6 Şubat’ta meydana gelen depremin yıkıcı etkisinin olduğunu hatırlatan, prof. Dr. Nebi Sümer “Depremden bir ay sonra 3-4 Mart’ta benim de katıldığım bir araştırma heyeti ile kapsamlı bir deprem araştırması yapıldı. Resmi rakamlara göre 51 bin ölü var, yaralı sayısı tam olarak bilinmiyor ama 100 binin üzerinde olduğu tahmin edilmektedir. İnanılmaz bir felaket yaşadık. Araştırmaya göre Türkiye’de her 4 kişiden biri, %27’si deprem bölgesinde bir yakınını, arkadaşını, akrabasını veya arkadaşını kaybettiğini söylüyor. Bu çok büyük bir rakam.”

Depremin manevi etkisine de baktıklarını belirten, prof. Dr. Nebi Sümer,devam etti:

“Böyle büyük olaylarda, olayın etkisini ölçen manevi bir terazi vardır. Genellikle aktif dönem dediğimiz bir ay içinde etki azalır. Sadece maruz kalanlarda yüksektir. Burada durum çok daha vahim. Maruz kalma ölçeğindeki konularla karşılaştırıldığında, deprem bölgesindeki beş ilde yaşayanların %61’i depremden daha fazla veya daha fazla etkilenmiştir. Bu yüzden niyetini aklından çıkaramaz. Bundan kaçınmaya çalışıyor ya da aşırı uyarıldığı için rahatsız hissediyor. Kadınların %60’ı ve erkeklerin %41’i beyin sarsıntısından çok veya çok güçlü bir şekilde etkilendiklerini söylüyor. Bunlar inanılmaz rakamlar. Bir ay ağlamak yetmez. Olayın özü, manevi bir hazırlık olmazsa depremin toplumu çok derinden etkilemesidir.”

“İNŞAAT MÜHENDİSİ HİPOKRATİK yemini etmelidir”

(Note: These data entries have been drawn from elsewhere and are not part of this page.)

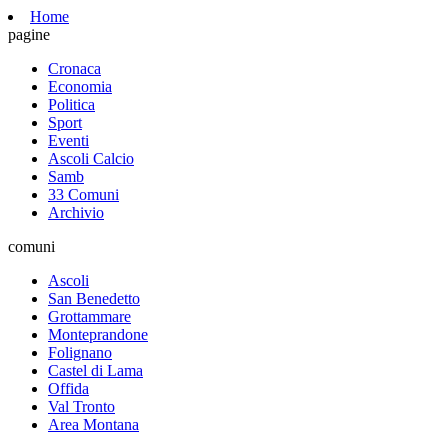
Home
pagine
Cronaca
Economia
Politica
Sport
Eventi
Ascoli Calcio
Samb
33 Comuni
Archivio
comuni
Ascoli
San Benedetto
Grottammare
Monteprandone
Folignano
Castel di Lama
Offida
Val Tronto
Area Montana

TOBB ETÜ Psikoloji Bölümü Öğretim Üyesi prof. Dr. Nuray KarancıSeminerde yaptığı konuşmada,   Kendisini daha fazla önlem almaya teşvik etmesi için deprem kaygısının azalmaması gerektiğini kaydeden Demir, “1995 yılında Japonya’nın Kobe kentinde meydana gelen deprem, 1999 yılında yaşadığımız İstanbul depremine çok benziyor. çok hazırlıklı olun ama Kobe depremine hazırlıklı değillerdi. Yangın çıktı, çok kayıp verdiler. Japonlar daha sonra oraya çok güzel bir müze inşa ettiler. O travma unutulmasın; böylece akılcı davranma, hazırlıklı olma, binaları aslına uygun yapma eğilimimiz devam edecek. Yaşadığımız acı ve travmalar doğal olarak hafifliyor ama beyin sarsıntısı korkusu azalmamalı. Korkarım bir şeyler yapalım. Endişe korkunç bir duygu değil, çünkü bizi uyarıyor: Burada bir sorun var, daha güçlü yapılar inşa etmem gerekiyor. Aslında inşaat mühendisinin Hipokrat yemini etmesi gerekir, yaptığı çok değerlidir; ama bu süreçte mühendisler, belediyeler ve mal sahipleri var. Burada bir sorumluluk zinciri var.”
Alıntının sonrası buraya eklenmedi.